Porous resin die materials wear more slowly and the cutoff edge is maintained over a longer period of time; therefore, the pressed part requires less cleanup, which results in labor savings. Time is also saved because press adjustments are needed less frequently to compensate for the wear of the cutoff edge. Increased uniform product thickness is maintained over longer periods of time.
Experimentation continues with other materials, and companies that mine plaster are developing additives to improve die life. Unfortunately, plaster sold to ceramic manufacturers represents a very small share of their overall sales, and funds for research are limited as margins and profits are minimal. The thrust for substitute die materials must then come from the industry.
Alternative materials used in forming bodies have also been emerging. Armor plate for tanks, cars and personnel is perhaps the best known in today's world, but special bodies have also been created and successfully formed for ovenware, freezer ware and items that can be taken from cold to hot and back.

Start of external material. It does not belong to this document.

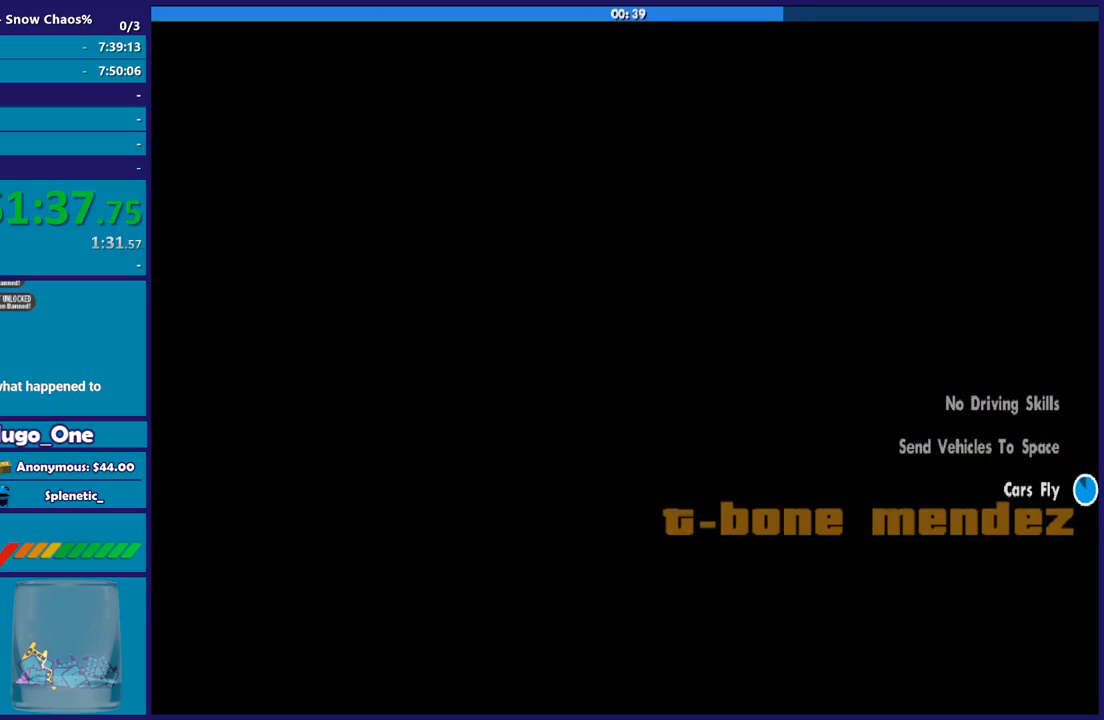
{"buttons": ["A"], "left_stick": "center", "right_stick": "center", "button_events": [[100, "A", "down"], [200, "A", "up"], [300, "A", "down"], [400, "A", "up"], [467, "A", "down"]]}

The Future of FormingThe development of forming systems that are capable of using newer materials will increase competition, and the strategy to grow a middle market base by making lower-cost equipment is sure to continue. It creates new levels of competition and better prices for an industry that struggles with the dream of profit and prosperity. Creating beauty, art and functional products that can compete in the global market will continue to be the driving force for the ceramic industry.